Double standards and simple solutions

Picture this. A man is walking along the Falls Road. It’s lunchtime and the place is busy with people shopping, chatting, working. Suddenly there’s mayhem - shots ring out and passers-by see two men firing point-blank at a man already lying on the ground. The man is rushed to hospital where he dies a short time later. The gunmen are identified as members of the IRA and the killing is acknowledged as a revenge killing: the man in question had annoyed some senior IRA people.


Can you imagine the reaction? There’d be a crisis in Stormont, unionist parties would withdraw in protest, IRA acts of decommissioning would be declared bogus, there’d be a political crisis and the peace process would wobble and conceivably collapse.

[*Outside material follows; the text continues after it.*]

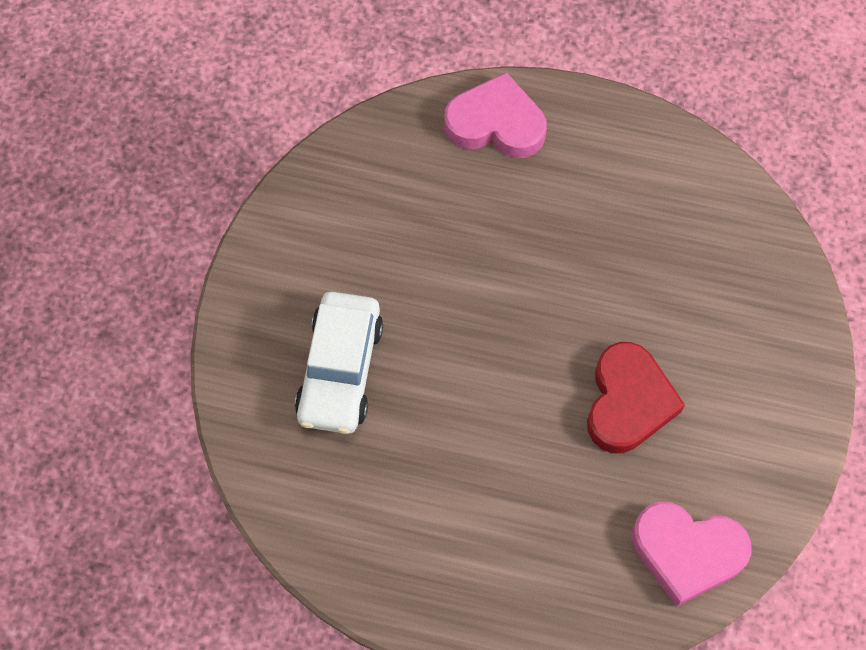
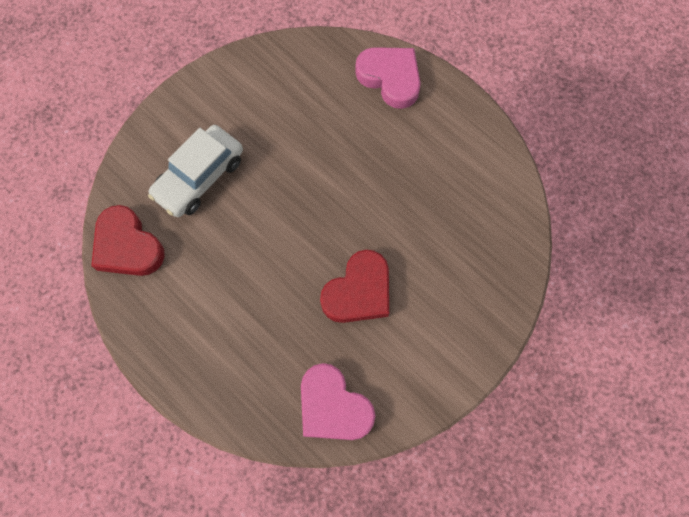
camera: 30 degrees right, 5 degrees up
none -> red heart [91,205,165,276]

Last Friday at lunch-time Robert Moffett was shot dead on the Shankill Road by members of the UVF because, it’s said, he annoyed some senior UVF figures. Has any politician - unionist, nationalist or republican - stood up and said UVF decommissioning was clearly a fraud? Has anyone expressed outrage that the UVF clearly still has its weaponry and infrastructure still in place? Why is there no talk of ejecting the PUP from Stormont, no declarations of support for the bereaved by prominent politicians, no high-profile trips to the US by grieving family members?

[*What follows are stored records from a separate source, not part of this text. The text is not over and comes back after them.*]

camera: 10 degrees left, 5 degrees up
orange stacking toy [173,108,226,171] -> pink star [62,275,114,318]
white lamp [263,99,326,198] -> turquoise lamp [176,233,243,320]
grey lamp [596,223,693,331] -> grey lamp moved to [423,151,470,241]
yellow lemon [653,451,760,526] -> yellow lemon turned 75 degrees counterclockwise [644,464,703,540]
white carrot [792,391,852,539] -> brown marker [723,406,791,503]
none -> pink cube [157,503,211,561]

“Oh, bu this is different. Sinn Fein are in government, the PUP isn’t” - that’s the justification for the contrasting response. And it’s a logical response, if you’re someone who believes that double standards help make sense of the moral terrain. If you’re agin double standards, you may find the calm acceptance of a UVF murder sickening.


The cost of policing parades last year was nearly 3 million pounds. At the best of times that’s a hefty sum; in the present stormy waters of recession it’s a criminal waste. There are two ways this waste could be avoided. The Orange Order could accept that it’s their activities that are causing this drain on the public purse and agree to carry the cost themselves. That’s a logical solution. If I were to tie up towns and villages throughout the north for weeks and months on end, it’d be a twisted logic that’d excuse me from having to pay for this kind of disruption.

But there is another and better solution: stop marching. OK, fine, you like putting on a bowler hat and/or an Orange collarette. You like thumping a huge drum until your hands bleed, you like raising banners commemorating your political and religious heroes. But do you have to MARCH when you’re doing it? Or maybe just march on the spot, if you feel in need of exercise. But the idea that you must GO somewhere, as though you were suffering from restless legs syndrome, is bizarre.

There’s a third solution, but I’m reluctant to offer it because it’s too blindingly simple. With this strategy, you’d save the 3 million pounds. you wouldn’t offend people in places like the Ardoyne, chaps’ hands would stop bleeding and the rest of us wouldn’t have to take detours past towns and villages because there’s a band practice or a parade. The solution is, give up on the Orange thing. The membership is shrinking, it’s provoked some appalling violence (remember the Quinn children in Ballymoney?) and for six months every year it chafes and abrases relations between the unionist community and the nationalist community. So simply confine your love of William III and your gratitude to him for giving you your religion, freedom and laws to a nice big oil-painting in your front room.

Yes I know. Too simple. Far, far too simple.